There are a few things you can predict when opening your home and heart to a new dog: a little less freedom and flexibility in your schedule, to find a poop or pee or two around the house in the first few days, and to sacrifice some personal item or belonging of value to nibbling teeth. You can also expect to be entertained by, in awe of, and in love with your new dog.
Most of the behavior problems and questions that come up in the first few weeks are easily addressed and solved.
Teaching your dog that you are not going to abandon him when you leave him alone is not an easy task. Dogs who have come from a rescue or shelter are very ready to bond to you, and they usually bond rapidly, closely and deeply. There are some things you can do to make this easier:
- Be very casual about departures and arrivals
- AS SOON AS YOU BRING YOUR DOG HOME, depart frequently. Just step outside the house and close the door for a few seconds to teach him that you leave and return frequently.
- Ignore your dog COMPLETELY for 20 minutes before departing. Just get up and go.
- Leave the radio or TV on.
- Feel OK about leaving and your dog will, to.
The more structure and guidance you give your new dog in the first few weeks, the better he’ll adjust. Just when you feel sorry for him and feel like over-pampering him – the kindest thing to do is to set firm, clear limits. Lay down some rules. Give him a schedule. Don’t let him dictate all the interactions; let him know immediately what pleases you and what displeases you. Teach him to ‘sit’ and ask him to sit throughout the day. It’s a great way to speak the same language. Your new dog will appreciate being told what to do. He’ll feel calmer with your confidence.
You’re likely to have a few accidents in the first few days, even from a housebroken dog. Don’t let this freak you out! When your dog first arrives home, he’ll want to sniff and explore the house. Keep the dog on leash to explore your home, and then quickly walk him outside, where his permanent area will
Clean up any messes with an odor neutralizer. Don’t get angry at your dog, you don’t ever need to punish him. Dogs learn very quickly where you’d prefer them to eliminate by repetition and success. Be patient, and be there when he goes, and REWARD!
Leash walking and the six foot rule
Shaw PBR recommends that all rescue dogs are walked using “the six foot rule.” When walking your dog, leave at least six feet between your dog and any other dog you meet. This keeps handlers and dogs safe from possible conflicts and also reduces the transmission of diseases. You will need to be extra diligent because many dog owners seem to encourage their dogs to “greet” every dog they encounter out on a walk. This nose-to-nose greeting is particularly stressful for many dogs, as dogs typically greet each other from an angle.

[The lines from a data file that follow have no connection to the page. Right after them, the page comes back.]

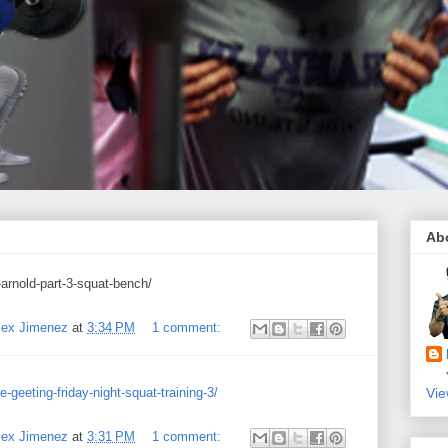
Ab
arnold-part-3-squat-bench/
Alex Jimenez
at
3:34 PM
1 comment:
geeting-friday-night-squat-training-3/
Vie
Alex Jimenez
at
3:31 PM
1 comment:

A simple way to avoid an oncoming dog walker is to just cross the street, or start to walk in a wide semi-circle around them. Most people recognize that this is a sign that you don’t want your dogs to meet. If this isn’t possible, just announce to the oncoming walker that you are walking a rescue dog, and you would prefer that the dogs don’t greet each other. Sometimes you must broadcast this loudly if their dog is off-leash or on a retractable leash. Keeping your dog to your side (rather than at the end of the leash) and creating a “body block” with your own body is also helpful. Sometimes it’s impossible to avoid another dog, so just stay calm, walk between your dog and the oncoming dog and move past quickly. Also try talking to your dog, “Fido, keep with me” and giving them treats as you pass an oncoming dog will help keep their attention on you, not on the other dog.
Do not use retractable leashes when walking or running your dog. It’s impossible to have control with a retractable leash, and they can easily tangle or break.